Five years ago Peter Younis became the eighth human patient in the world to receive the experimental drug BGB-3111. Peter was first diagnosed with Waldenstroms Macroglobulinemia in 2004, however, he was able to get by on his condition until 2007 when his paraprotein levels began to rapidly increase.

Listening to his doctor’s advice Peter underwent four cycles of intensive chemotherapy. Following chemotherapy Peter’s bone marrow biopsy suggested there were very few malignant cells left in his bone marrow, and he was able to go back to living a normal life with no treatment.

Seven years later in 2014, Peter’s paraprotein levels began to rise again. At that time, Haematologist and disease group lead at Peter Mac Constantine Tam offered Peter the chance to enroll in a phase I clinical trial for BGB-3111. The drug was so new that when Peter was approached by Professor Tam about enrolling in the trial, the right dosage amount was still being tested.

Prof Tam says that for his trial Zanubrutinib (BGB-3111) dose started as 40mg daily and then went up to 80mg, which is what Peter started with. Thanks to the study Peter participated in, we now know that the drug is most effective at a dose of 160mg twice daily.

Peter said that the decision to try BGB-3111 to treat his condition was more of a rational decision for him than one out of courage. ‘I wasn’t going to die next week. I figured I had some time,’ recalls Peter.
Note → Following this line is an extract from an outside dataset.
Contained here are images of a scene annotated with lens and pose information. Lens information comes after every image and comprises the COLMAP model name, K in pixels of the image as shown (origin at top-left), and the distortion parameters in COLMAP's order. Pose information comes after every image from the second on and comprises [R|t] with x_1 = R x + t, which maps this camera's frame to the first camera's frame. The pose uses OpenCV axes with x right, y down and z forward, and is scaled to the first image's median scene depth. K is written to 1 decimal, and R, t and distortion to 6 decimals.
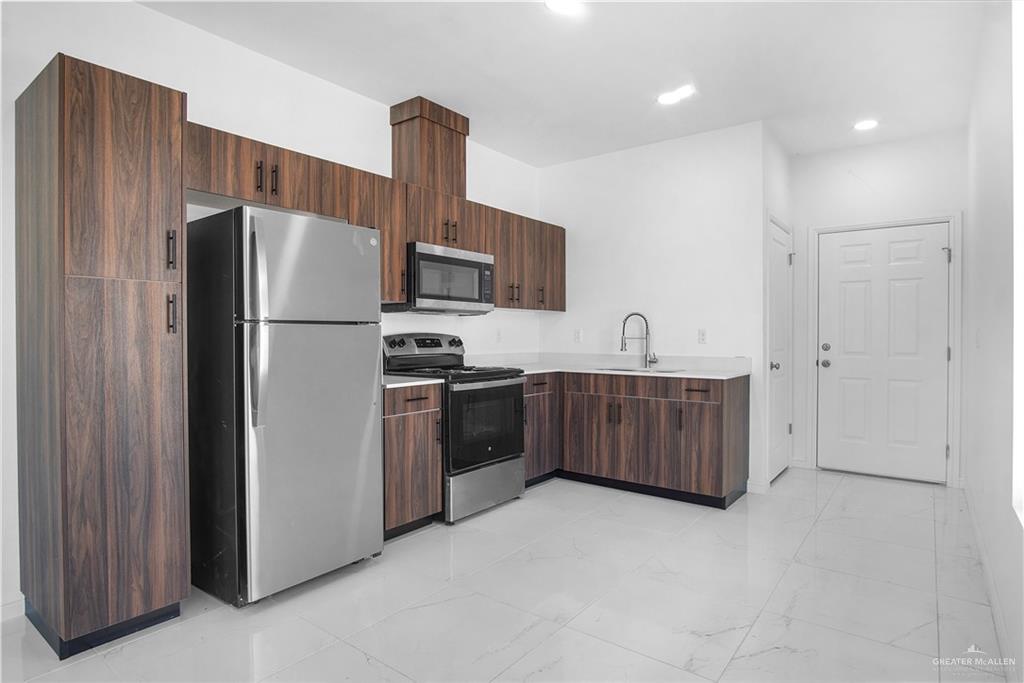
lens RADIAL K [[554.0, 0, 519.4], [0, 554.0, 338.8], [0, 0, 1]] dist [-0.001815, -0.000306]
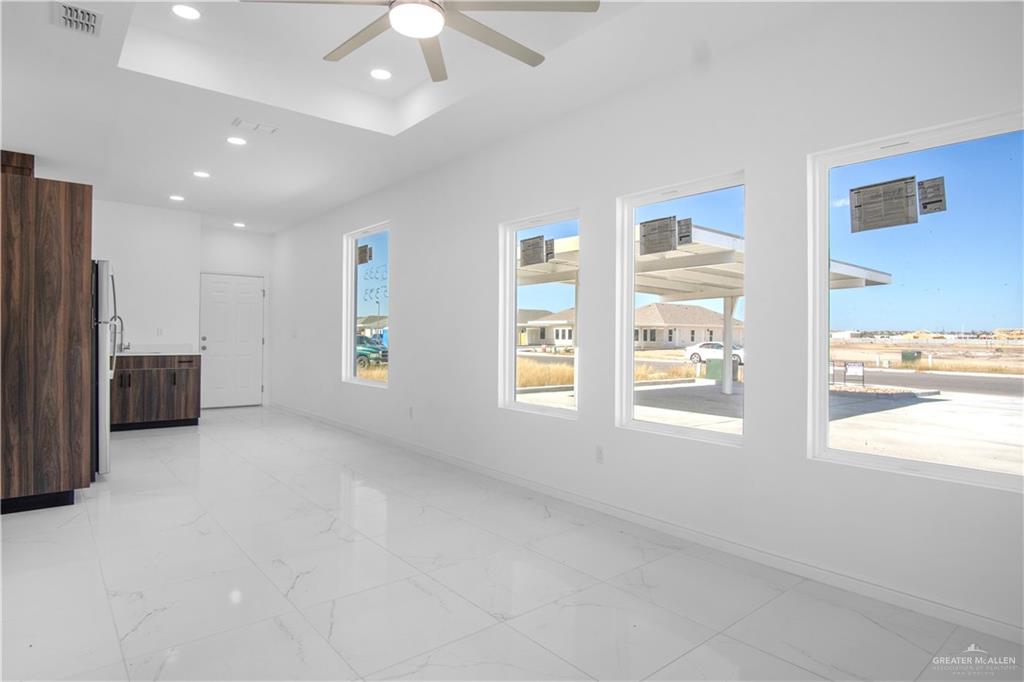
lens RADIAL K [[554.0, 0, 519.4], [0, 554.0, 338.3], [0, 0, 1]] dist [-0.001815, -0.000306]
pose [[0.234065, -0.003986, 0.972213, -1.142636], [-0.000140, 0.999991, 0.004134, 0.008456], [-0.972221, -0.001104, 0.234062, -0.470093]]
Another factor that Peter took into account was the similarity of Ibrutinib, the current drug used to treat Waldenstroms, and the new drug he was going to be using. ‘The new drug I was given was a new molecule of a BTK inhibitor, so it was likely going to have some effect,’ says Peter.
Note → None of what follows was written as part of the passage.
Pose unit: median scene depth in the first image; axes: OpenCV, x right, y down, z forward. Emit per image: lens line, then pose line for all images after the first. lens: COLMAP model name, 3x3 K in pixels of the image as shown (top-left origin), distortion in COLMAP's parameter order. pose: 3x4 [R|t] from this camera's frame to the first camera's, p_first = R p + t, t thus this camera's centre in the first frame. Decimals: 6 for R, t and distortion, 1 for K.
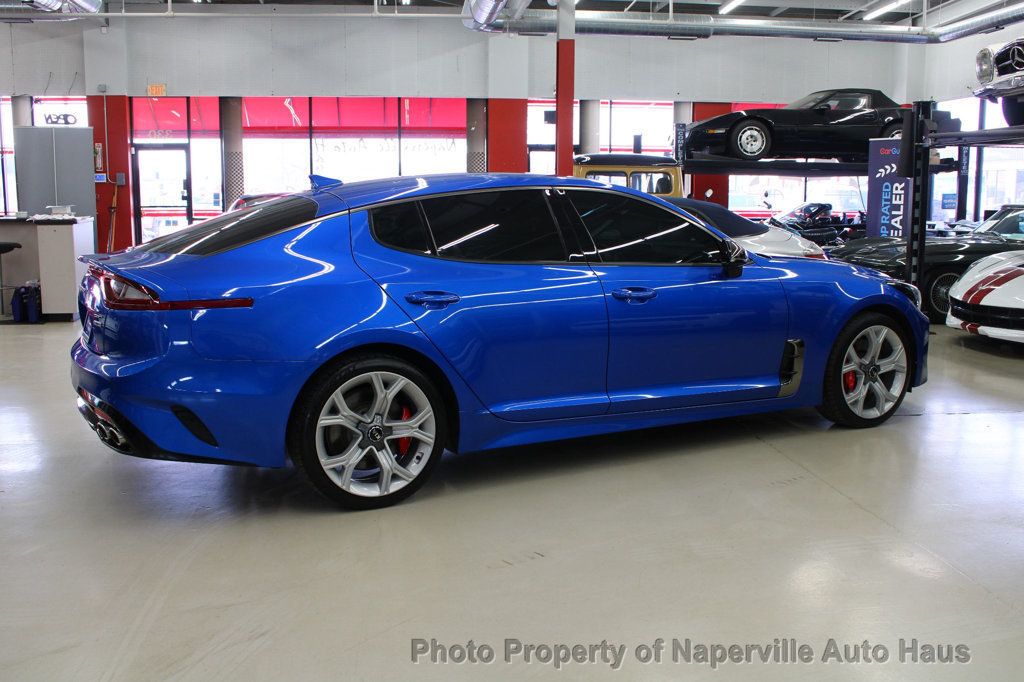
lens RADIAL K [[999.5, 0, 512.0], [0, 999.5, 341.0], [0, 0, 1]] dist [-0.131140, 0.124528]
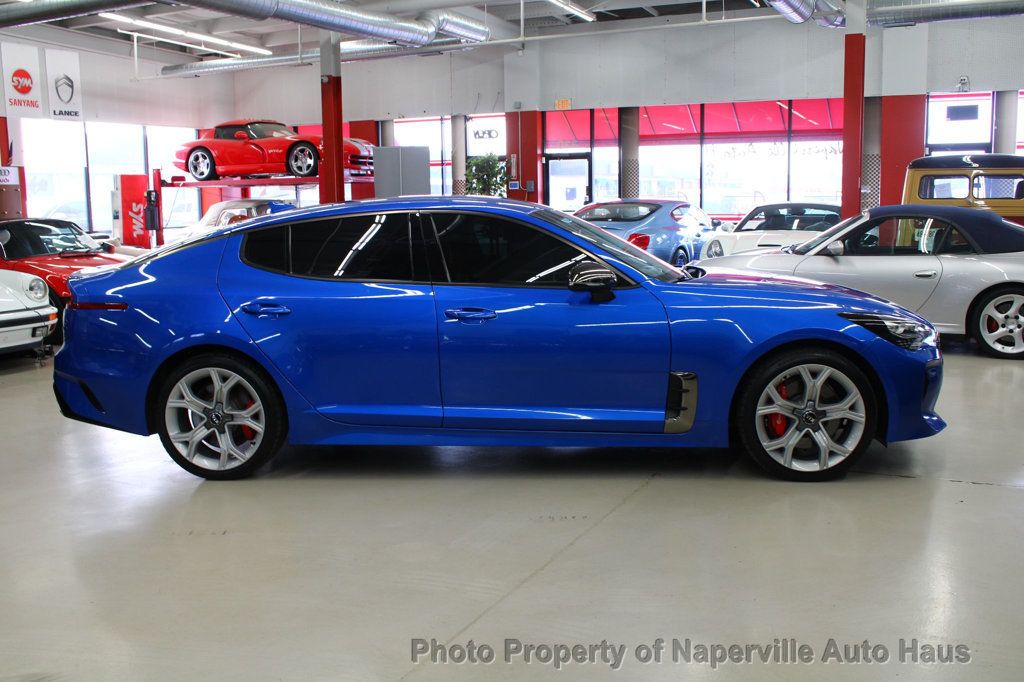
lens RADIAL K [[999.5, 0, 512.0], [0, 999.5, 341.0], [0, 0, 1]] dist [-0.131140, 0.124528]
pose [[0.841490, 0.061743, -0.536733, 0.203452], [-0.061467, 0.997939, 0.018429, -0.011294], [0.536765, 0.017484, 0.843551, 0.046794]]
Additionally, Peter says that he was interested in the trial as a way to help those in the scientific community. ‘That probably made me choose this decision,’ recalls Peter. ‘I was contributing to the greater scientific good.’
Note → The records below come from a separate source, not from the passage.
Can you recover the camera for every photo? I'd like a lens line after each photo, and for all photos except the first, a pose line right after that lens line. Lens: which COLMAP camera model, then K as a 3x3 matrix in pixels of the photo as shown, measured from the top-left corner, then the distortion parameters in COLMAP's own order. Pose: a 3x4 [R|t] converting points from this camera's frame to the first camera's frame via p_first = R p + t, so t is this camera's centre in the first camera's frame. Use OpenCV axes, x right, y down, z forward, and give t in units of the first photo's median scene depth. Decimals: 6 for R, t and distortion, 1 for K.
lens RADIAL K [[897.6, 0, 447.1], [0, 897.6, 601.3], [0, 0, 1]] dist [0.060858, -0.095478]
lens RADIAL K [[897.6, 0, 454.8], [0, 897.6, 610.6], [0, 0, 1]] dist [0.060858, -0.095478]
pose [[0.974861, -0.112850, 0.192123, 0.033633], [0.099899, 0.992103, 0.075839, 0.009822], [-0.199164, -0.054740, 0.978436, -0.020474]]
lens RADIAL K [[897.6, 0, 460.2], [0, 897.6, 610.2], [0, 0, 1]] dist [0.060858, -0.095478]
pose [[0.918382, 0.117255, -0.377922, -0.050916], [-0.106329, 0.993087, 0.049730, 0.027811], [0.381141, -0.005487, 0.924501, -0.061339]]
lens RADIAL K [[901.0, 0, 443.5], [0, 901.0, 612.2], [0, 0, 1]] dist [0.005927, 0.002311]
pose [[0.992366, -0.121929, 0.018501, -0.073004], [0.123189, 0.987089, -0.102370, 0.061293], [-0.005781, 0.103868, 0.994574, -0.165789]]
Prof Tam says that the staging of clinical trials usually follows a similar format. ‘Phase I is about determining the right dose and side effect profile of the drug,’ says Tam.

After the correct dose is determined, phase II focuses on getting more experience with the drug. If there is enough evidence to progress then it goes to phase III.

This phase is focused on licensing the drug by going head-to-head with the world’s best-determined treatment option for the medical condition in focus. Prof Tam says by this point, ‘we know the drug, we know the dose, but how does it compare with the best of the best?’

Phase III involves an international randomised study where patients are randomly assigned the new drug or the previous best standard of care to see in a direct comparison which one is better. ‘It makes it a fair comparison because there is no bias,’ says Prof Tam.

Thanks to Peter’s courage to partake in the clinical trial, Zanubrutinib has made its way through phase III and is on its way to seek approval from the FDA to treat the blood disease Waldenstroms Macroglobulinemia.

Phase III of the Zanubrutinib study is called ASPEN and compares this drug to the current standard drug treatment, Ibrutinib. Prof Tam recently revealed his ASPEN findings at the American Society of Clinical Oncology Conference.

ASPEN compares the two drugs head-to-head. Zanubrutinib and Ibrutinib are similar. They come from the same class of drugs and hit the same target, the BTK inhibitor.

Another similarity is their side effect profile which includes high blood pressure, bleeding and heart arrhythmia. Although both these drugs are very similar Prof Tam suggests that Zanubrutinib is like a cleaner version of Ibrutinib, meaning it has the potential for less side-effects.

They are both similar in terms of effectiveness, however, the side effects that patients faced when on Zanubrutinib are much less significant. ‘The most prominent side effect was the heart going out of rhythm which 18% with Ibrutinib and only 3% with Zanubrutinib, so a six-fold difference in the rate of the heart going out of rhythm,’ says Prof Tam.

Prof Tam says that his key finding throughout the ASPEN study was the difference in side effect rate in favor of Zanubrutinib. ‘Because of fewer side effects, patients were able to take the drug for longer and therefore had a better quality of life,’ says Prof Tam.

The world’s first 25 patients were treated with this drug received the treatment in Melbourne under the supervision of Prof Tam and his colleagues. Prof Tam expresses great personal satisfaction in seeing Zanubrutinib progress throughout its whole life cycle. ‘We took it from a chemical, designed the first study, gave it to the first humans, and now see the drug successfully complete phase III testing. The type of success is every cancer researcher’s dream.’

Prof Tam says he credits this breakthrough to those like Peter who take a leap of faith to enroll in these clinical studies. ‘It’s because of patients like Peter who put their lives and bodies on the line that we can get to where we are today.’

Currently, Peter is still taking an oral dose of Zanubrutinib every day and has seen virtually no side effects. His cancer continues to remain in remission.